By spec, ID3v1 is limited to latin-1. So I think if there were to be a function which wrote UTF-8 tags, when writing the ID3v1 tag it should do a conv to latin-1, which would do the right thing for characters in latin-1 (eg, é) but could end up just being a string of ???? for characters that aren't (eg, Japanese). Writing UTF-8 in ID3v1 is not the correct answer.

So, in answer to your question, I guess the latter.

krisfed commented 1 year ago

Agreed, thanks @arthurt!

I was just thinking that writing UTF-8 to ID3v1 is the current (buggy) behavior, so maybe there was some argument about keeping it for backwards compatibility... But I agree that keeping it as only ID3v2.4 with UTF-8 is the better approach.

We will see how it goes with proposing changes to LAME.

krisfed commented 1 year ago

Hi @arthurt and @evpobr ,

I have posted my patch to LAME to add the functionality of writing ID3v2.4 UTF-8 tags here: https://sourceforge.net/p/lame/patches/99/#aad8. As I was describing above, it adds a pair of functions for ID3v2.4 UTF-8, id3tag_add_v2_4_UTF8 (both ID3v1 and ID3v2.4 will be written) and id3tag_v2_4_UTF8_only (only ID3v2.4 tag will be written).

For my own work, I made a corresponding change in libsndfile (basically just adding a id3tag_v2_4_UTF8_only (pmpeg->lamef) ; call in mpeg_l3_encoder_write_id3tag() in libsndfile/src/mpeg_l3_encode.c).

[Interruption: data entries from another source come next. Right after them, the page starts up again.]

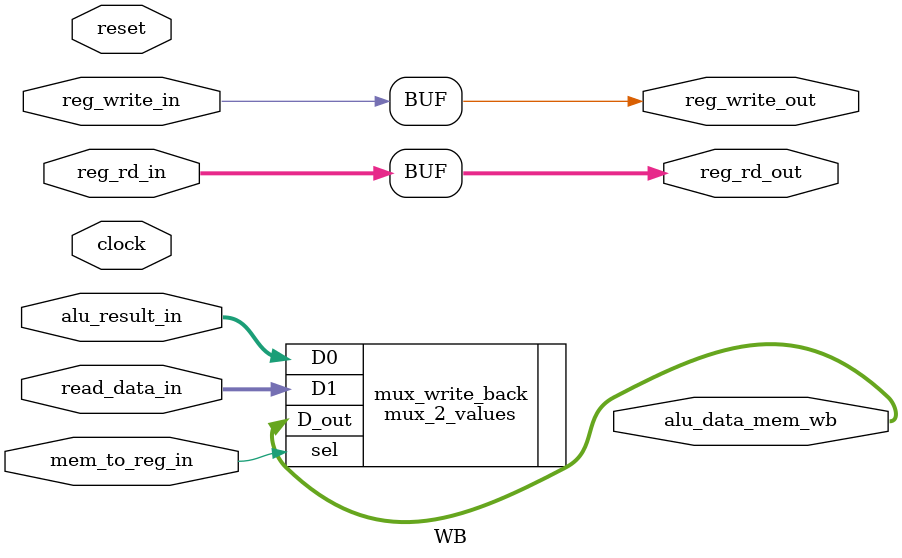
<source format=v>
module WB(
    input       clock,
    input       reset,
    // Sinais de controle WB
    input       reg_write_in,
    input       mem_to_reg_in,
    // Entrada de dados
    input [31:0] read_data_in,
    input [31:0] alu_result_in,
    input [4:0] reg_rd_in,
    // Saida de dados
    output [31:0] alu_data_mem_wb,
    // Saida para forwarding unit do estagio EX
    output [4:0] reg_rd_out,
    output reg_write_out
);

    mux_2_values #(
        .WIDTH(32)
    ) mux_write_back (
        .sel(mem_to_reg_in),
        .D0(alu_result_in),
        .D1(read_data_in),
        .D_out(alu_data_mem_wb)
    );

    assign reg_rd_out = reg_rd_in;
    assign reg_write_out = reg_write_in;

endmodule
</source>
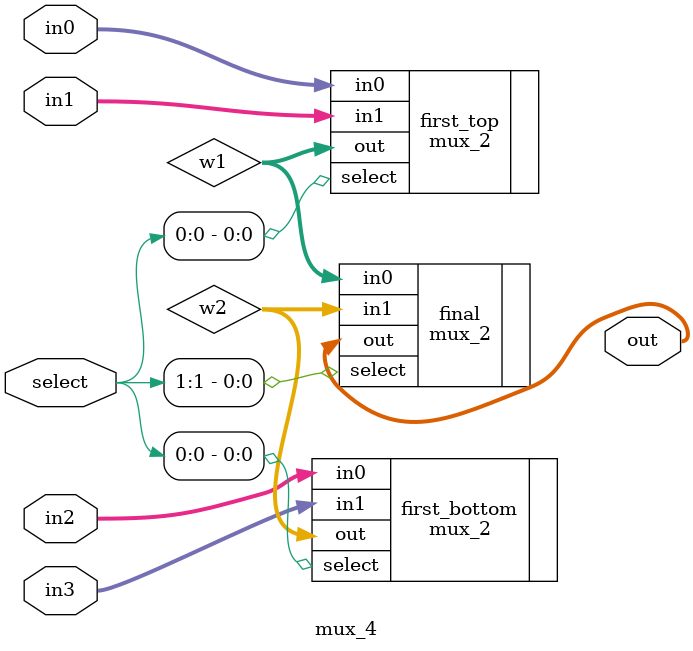
<source format=v>
module mux_4 (
    out, select, in0, in1, in2, in3
);
    input [1:0] select;
    input [31:0] in0, in1, in2, in3;
    output [31:0] out;
    wire [31:0] w1, w2;
    mux_2 first_top(.out(w1), .select(select[0]), .in0(in0), .in1(in1));
    mux_2 first_bottom(.out(w2), .select(select[0]), .in0(in2), .in1(in3));
    mux_2 final(.out(out), .select(select[1]), .in0(w1), .in1(w2)); 
endmodule

</source>
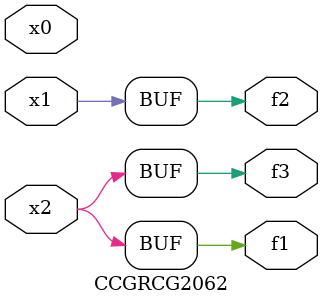
<source format=v>
module CCGRCG2062(
	input x0, x1, x2,
	output f1, f2, f3
);
	assign f1 = x2;
	assign f2 = x1;
	assign f3 = x2;
endmodule

</source>
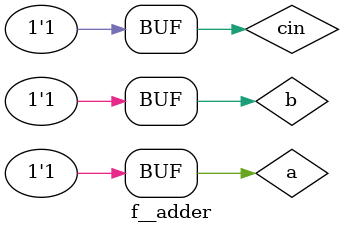
<source format=v>
module f_adder (a, b, cin, sum, cout);
 input a, b, cin;
 output sum, cout;
 wire s1,c1,c2;
 
 xor xor1(s1, a, b);
 and and1(c1, a, b);
 xor xor2(sum,s1,cin);
 and a2(c2,s1,cin);
 or or1(cout,c1,c2);
endmodule

module f__adder;
 reg a, b, cin;
 wire sum, cout;
 initial begin
 $dumpfile("f_adder.vcd");
 $dumpvars(0,f_adder);
 a = 0; b = 0;
 cin= 0;
 #1
 a = 0; b = 0;
 cin= 1;
 #1
 a = 0;
 b = 1;
 cin=0;
 #1
 a = 0;
 b = 1;
 cin=1;
 #1
 a= 1;
 b=0;
 cin=0;
 #1
 a = 1;
 b = 0;
 cin=1;
 #1
 a = 1;
 b = 1;
 cin=0;
 #1
 a= 1;
 b= 1;
 cin=1;
 end
endmodule
</source>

This makes libsndfile to only write ID3v2.4 tags with 0x03 encoding byte which indicates UTF-8 encoding. As libsndfile already always uses UTF-8, this should create correct UTF-8-encoded ID3v2.4 tags. Should I make a pull request with this change?

The tricky part is that I doubt LAME will integrate my patch any time soon (if at all) - there haven't been much development there in recent years. And this change in libsndfile only makes sense after the LAME patch is applied. So it probably wouldn't make sense to integrate this pull request into libsndfile. But maybe there is still some value to have this change publicly visible as an unaccepted pull request in case people what to make the changes to their copies of both LAME and libsndfile on their own?

Let me know what you think!